The market was thrilled to bits with the Q4Fy16 performance of JK Lakshmi Cement. It posted a net profit of Rs.48 crore, up from Rs.6 crore in previous Q4. Production was up 42%  and its sales rose 28% at Rs.825 crore; the company said that the sales was lower than the production due to lower cement prices. EBITDA for the quarter came in at Rs.35% at Rs.120 crore. Costs were up 8%, driven mainly by a 48% rise in depreciation on account of commissioning of the first phase of the greenfield plant at Durg, and 41% in transport and clearing charges.

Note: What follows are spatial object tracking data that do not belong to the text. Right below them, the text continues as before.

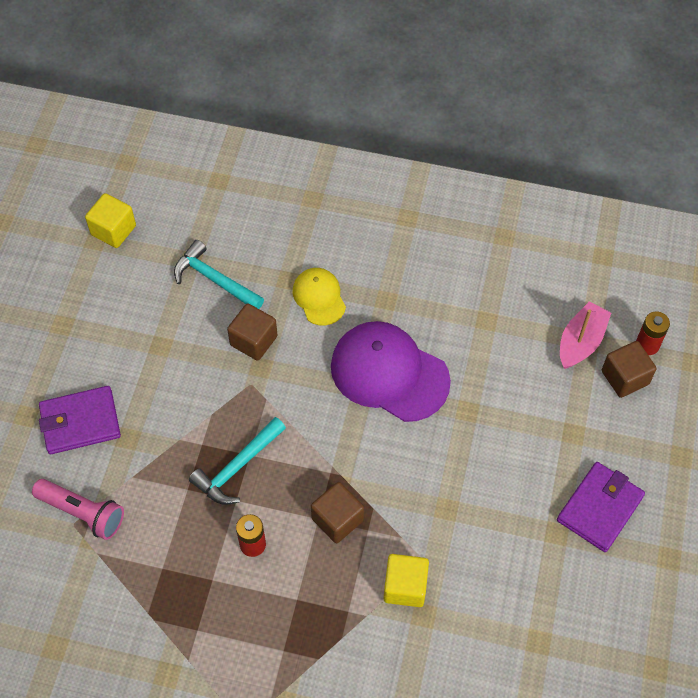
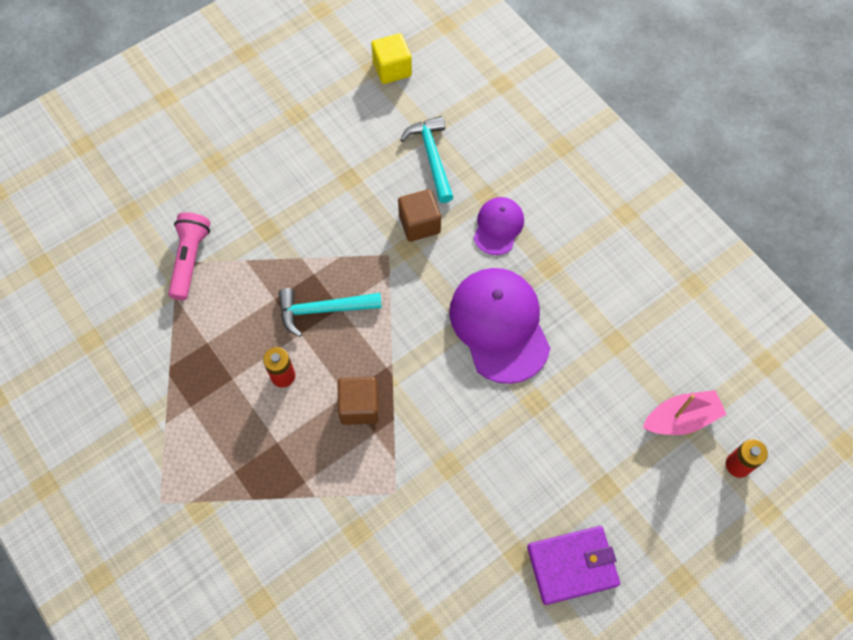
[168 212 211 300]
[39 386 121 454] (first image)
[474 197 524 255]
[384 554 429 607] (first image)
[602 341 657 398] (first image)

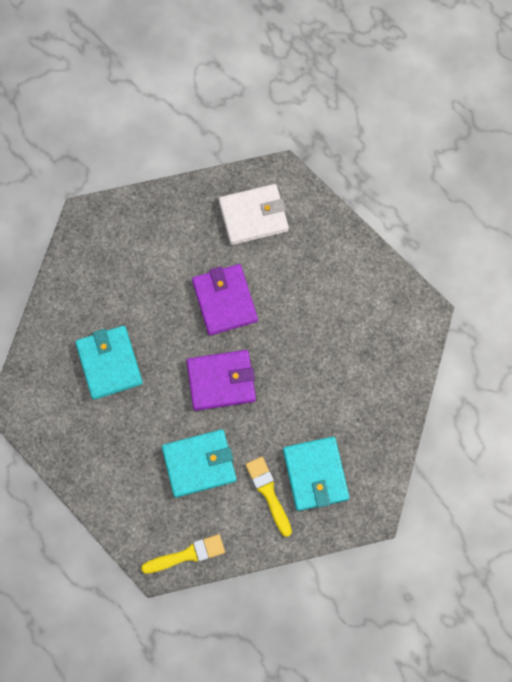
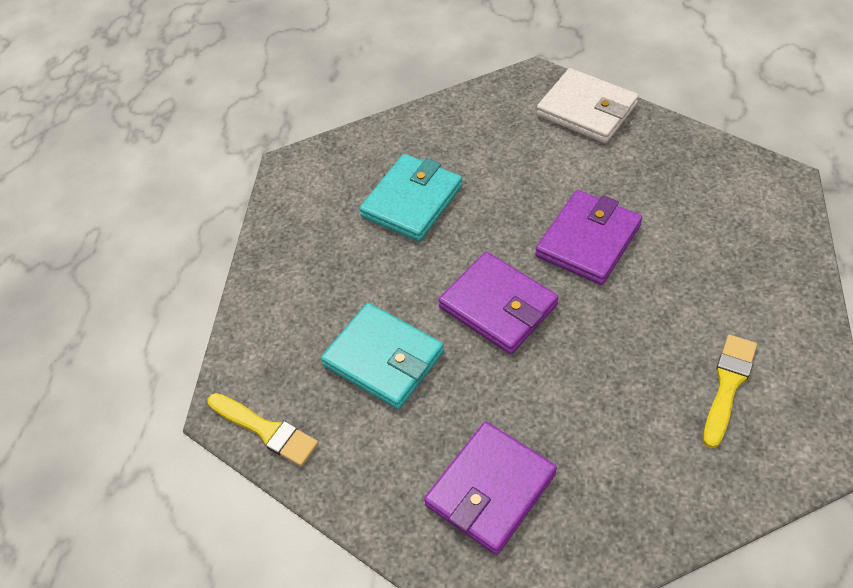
[537 68 639 143]
[703 335 757 448]
[424 421 557 555]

A closer look though shows that the numbers were really not all that great; the jump in net profit was thanks to the lower base effect. In Q4FY15, the company had an exceptional expense of Rs.32 crore and this is what pulled down its profit. In fact Q4FY16 profit before tax and this exceptional expense shows a 17% (YoY) drop. So without this expense and a tax write back of Rs.17 crore, naturally the company ended the quarter with a thumping jump in net profit. A substantial, 88% jump in other income at Rs.34 crore also helped.

The company ended FY16 with a consolidated net profit of Rs.15 crore v/s Rs.103 crore in FY15. Tax write back of Rs.54 crore is what pulled back the company into the black in FY16. Its borrowings currently stands at Rs.2044 crore.

Its Durg plant achieved 100% capacity utilization and its newly commissioned Surat Grinding Unit has started trial runs. Its cement project at Udaipur is on schedule and is likely to commence production during this fiscal. It expects a better performance this fiscal given the good monsoon forecast and hopefully, more infra projects from the Govt.